Task details: Wherever the string "Sesión" shows up in the records below, return that line.

Task material:
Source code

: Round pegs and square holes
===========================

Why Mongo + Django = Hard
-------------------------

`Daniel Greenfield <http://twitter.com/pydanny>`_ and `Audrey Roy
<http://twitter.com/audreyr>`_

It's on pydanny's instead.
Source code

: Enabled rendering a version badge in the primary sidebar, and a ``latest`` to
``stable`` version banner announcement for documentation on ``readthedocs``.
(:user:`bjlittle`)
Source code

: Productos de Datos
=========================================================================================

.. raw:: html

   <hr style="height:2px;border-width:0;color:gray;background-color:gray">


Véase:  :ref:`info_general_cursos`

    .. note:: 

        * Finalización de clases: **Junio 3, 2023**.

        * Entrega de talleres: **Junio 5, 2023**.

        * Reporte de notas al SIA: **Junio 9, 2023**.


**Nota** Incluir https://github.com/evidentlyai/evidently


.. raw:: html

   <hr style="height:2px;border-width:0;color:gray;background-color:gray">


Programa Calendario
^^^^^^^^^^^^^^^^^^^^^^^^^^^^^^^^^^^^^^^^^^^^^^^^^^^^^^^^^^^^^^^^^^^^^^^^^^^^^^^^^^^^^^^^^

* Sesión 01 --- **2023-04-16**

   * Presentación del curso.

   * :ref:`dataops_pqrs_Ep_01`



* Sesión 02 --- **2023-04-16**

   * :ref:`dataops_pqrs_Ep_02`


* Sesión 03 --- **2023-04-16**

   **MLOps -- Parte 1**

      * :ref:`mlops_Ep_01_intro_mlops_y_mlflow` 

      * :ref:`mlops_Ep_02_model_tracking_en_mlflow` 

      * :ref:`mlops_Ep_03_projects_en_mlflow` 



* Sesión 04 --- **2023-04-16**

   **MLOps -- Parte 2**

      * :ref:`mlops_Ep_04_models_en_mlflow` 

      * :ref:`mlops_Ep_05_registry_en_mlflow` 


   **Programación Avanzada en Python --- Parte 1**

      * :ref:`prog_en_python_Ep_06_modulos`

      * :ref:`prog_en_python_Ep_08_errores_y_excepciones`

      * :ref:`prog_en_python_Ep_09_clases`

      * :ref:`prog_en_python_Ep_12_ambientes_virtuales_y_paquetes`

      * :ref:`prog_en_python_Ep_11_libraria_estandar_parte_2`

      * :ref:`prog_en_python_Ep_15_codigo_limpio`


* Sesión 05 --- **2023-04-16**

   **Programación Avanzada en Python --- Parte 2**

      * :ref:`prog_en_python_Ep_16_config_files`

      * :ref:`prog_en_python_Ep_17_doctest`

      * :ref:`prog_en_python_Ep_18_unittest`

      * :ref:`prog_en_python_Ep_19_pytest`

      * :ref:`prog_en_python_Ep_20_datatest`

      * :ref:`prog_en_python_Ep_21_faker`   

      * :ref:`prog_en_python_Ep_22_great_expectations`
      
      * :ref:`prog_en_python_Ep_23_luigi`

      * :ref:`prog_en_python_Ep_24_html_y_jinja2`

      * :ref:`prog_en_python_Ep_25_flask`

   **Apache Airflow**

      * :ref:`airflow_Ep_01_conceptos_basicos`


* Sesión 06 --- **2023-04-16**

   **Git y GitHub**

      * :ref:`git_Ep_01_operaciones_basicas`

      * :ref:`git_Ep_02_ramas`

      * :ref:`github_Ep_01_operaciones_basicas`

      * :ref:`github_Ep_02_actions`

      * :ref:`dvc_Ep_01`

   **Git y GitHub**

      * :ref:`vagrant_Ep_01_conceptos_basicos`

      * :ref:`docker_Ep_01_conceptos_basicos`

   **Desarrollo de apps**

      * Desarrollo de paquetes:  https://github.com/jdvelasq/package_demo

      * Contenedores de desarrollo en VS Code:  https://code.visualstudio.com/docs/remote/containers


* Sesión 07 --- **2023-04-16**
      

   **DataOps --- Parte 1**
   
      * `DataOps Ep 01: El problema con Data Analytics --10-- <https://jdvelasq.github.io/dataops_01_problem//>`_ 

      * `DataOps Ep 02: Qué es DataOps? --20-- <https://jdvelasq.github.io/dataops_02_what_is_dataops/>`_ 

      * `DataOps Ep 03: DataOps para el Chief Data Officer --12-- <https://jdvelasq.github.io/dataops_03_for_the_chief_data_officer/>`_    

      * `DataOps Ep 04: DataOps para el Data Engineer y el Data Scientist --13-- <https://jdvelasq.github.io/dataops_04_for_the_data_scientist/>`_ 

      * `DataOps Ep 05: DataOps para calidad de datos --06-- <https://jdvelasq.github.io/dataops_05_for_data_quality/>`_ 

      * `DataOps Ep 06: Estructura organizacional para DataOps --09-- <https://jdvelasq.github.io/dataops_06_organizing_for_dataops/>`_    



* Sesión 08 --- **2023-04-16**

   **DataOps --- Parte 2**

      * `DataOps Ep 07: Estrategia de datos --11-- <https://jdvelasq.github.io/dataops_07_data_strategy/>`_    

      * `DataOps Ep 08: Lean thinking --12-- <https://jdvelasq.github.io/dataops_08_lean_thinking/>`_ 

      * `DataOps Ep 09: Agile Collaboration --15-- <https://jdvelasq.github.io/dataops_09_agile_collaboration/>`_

Problem solution:
* Sesión 01 --- **2023-04-16**
* Sesión 02 --- **2023-04-16**
* Sesión 03 --- **2023-04-16**
* Sesión 04 --- **2023-04-16**
* Sesión 05 --- **2023-04-16**
* Sesión 06 --- **2023-04-16**
* Sesión 07 --- **2023-04-16**
* Sesión 08 --- **2023-04-16**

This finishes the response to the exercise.